Le Bureau européen du biodiesel (EBB), qui représente 75 % de la production européenne de biodiesel, a, pour sa part, "applaudi" la décision des dirigeants européens qui, selon lui, "ont défini des perspectives de long terme confirmant le besoin croissant de promouvoir l'utilisation de carburants renouvelables après 2020 et fixant ainsi une nouvelle perspective de long terme pour la réduction des émissions de CO2 dans les transports et le développement durable du biodiesel".

Un accord "lamentable", estime l'alliance européenne pour la promotion des économies d'énergie dans les bâtiments

Pour EuroAce, l'alliance européenne pour la promotion des économies d'énergie dans les bâtiments, dont sont membres des entreprises comme Philips et Velux, le Conseil européen est arrivé à un accord "lamentable". L’alliance considère que l’objectif d’efficacité énergétique de 27 % est "médiocre", comparé à la proposition "ambitieuse" de 30 % par la Commission européenne en juillet 2014. EuroAce plaide pour un objectif de 40 %, correspondant au "potentiel rentable prouvé". "La rénovation des bâtiments pour faire la chasse au gaspillage est un élément essentiel des efforts de l'UE en matière climatique et de sécurité énergétique, et il offre la meilleure solution à la crise énergétique de l'Europe.

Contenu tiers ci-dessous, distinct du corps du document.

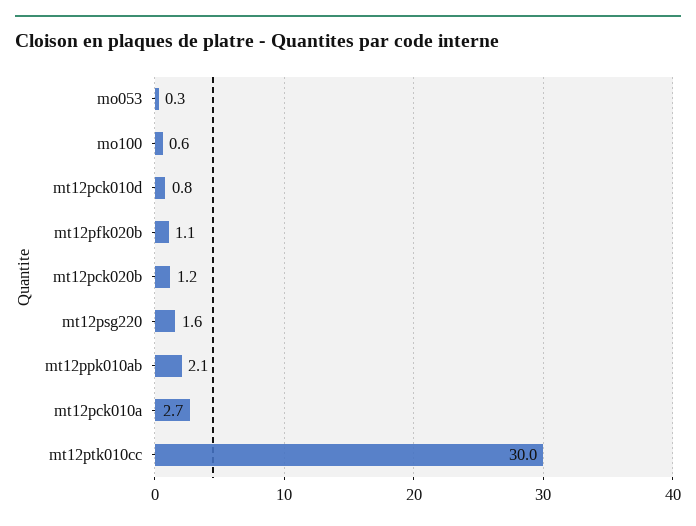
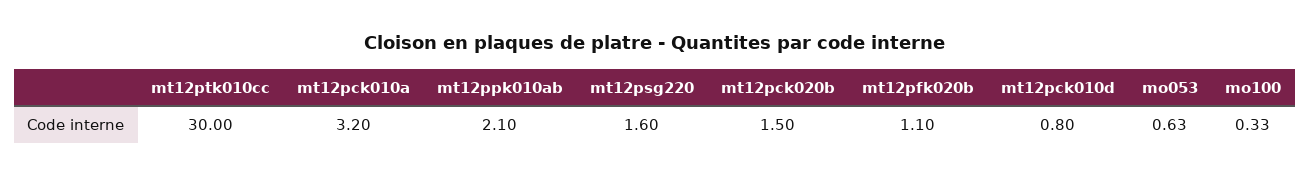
mo053: 0.3 -> 0.63
mo100: 0.6 -> 0.33
mt12pck020b: 1.2 -> 1.5
mt12pck010a: 2.7 -> 3.2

Les bâtiments, qui représentent 40 % de toute l'énergie consommée dans l'UE, devraient figurer comme le secteur prioritaire dans la prochaine révision des directives 'efficacité énergétique' et 'performance des bâtiments'", insiste EuroAce, soulignant qu'un programme de rénovation d'un montant équivalent à un quart de ce que les États membres consacrent actuellement pour payer l'énergie importée pourrait contribuer à réduire la demande d'énergie du parc immobilier de l'UE de 80 % d'ici 2050.

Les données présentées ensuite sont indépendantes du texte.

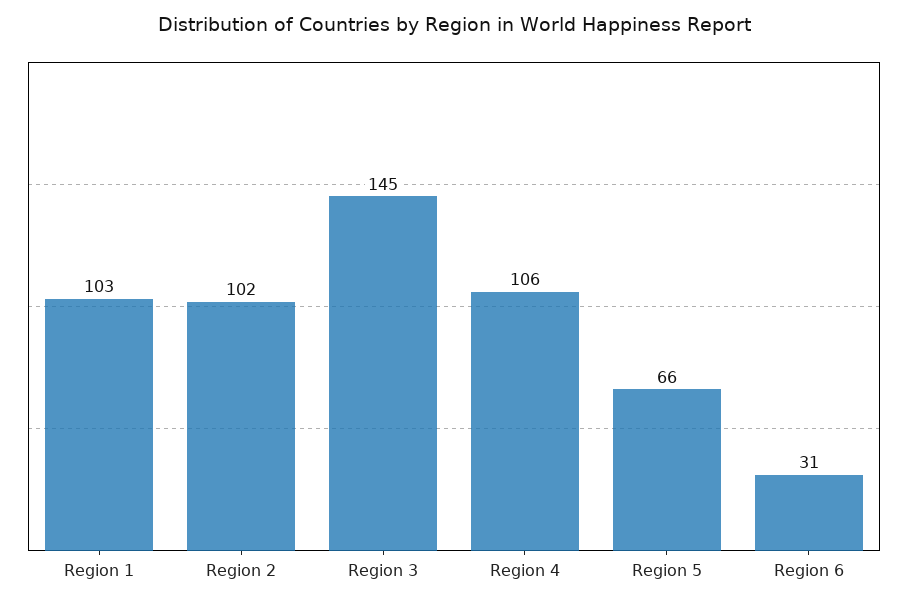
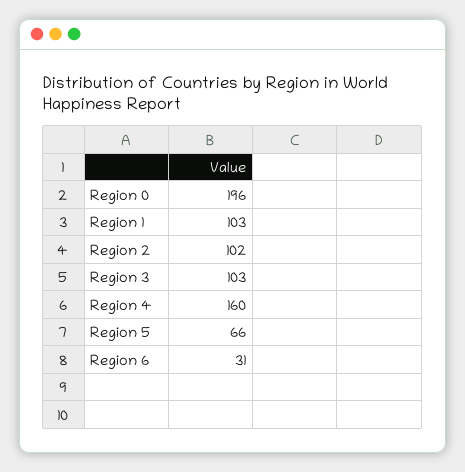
Region 3: 145 -> 103
Region 4: 106 -> 160
Region 0: none -> 196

CogenEurope, l'association européenne pour la promotion de la cogénération, une production combinée de chaleur et d’électricité, déplore la "mise de côté" de l'efficacité énergétique dans le cadre 2030. "L'absence de lien entre les réductions d'émissions de gaz à effet de serre et l'amélioration de l'efficacité énergétique est un sujet de préoccupation pour le secteur de la cogénération. Depuis le début des années 2000, la solution à haut rendement énergétique qu'est la cogénération n'a pas connu une croissance importante sur le marché européen. Le cadre 2020 n'a certainement pas fourni une impulsion à ce secteur, tandis que les effets de la directive sur l’efficacité énergétique restent encore à être démontrés", souligne l'association, qui reproche aux dirigeants européens de "ne toujours pas compris l’importance économique" de l’efficacité énergétique.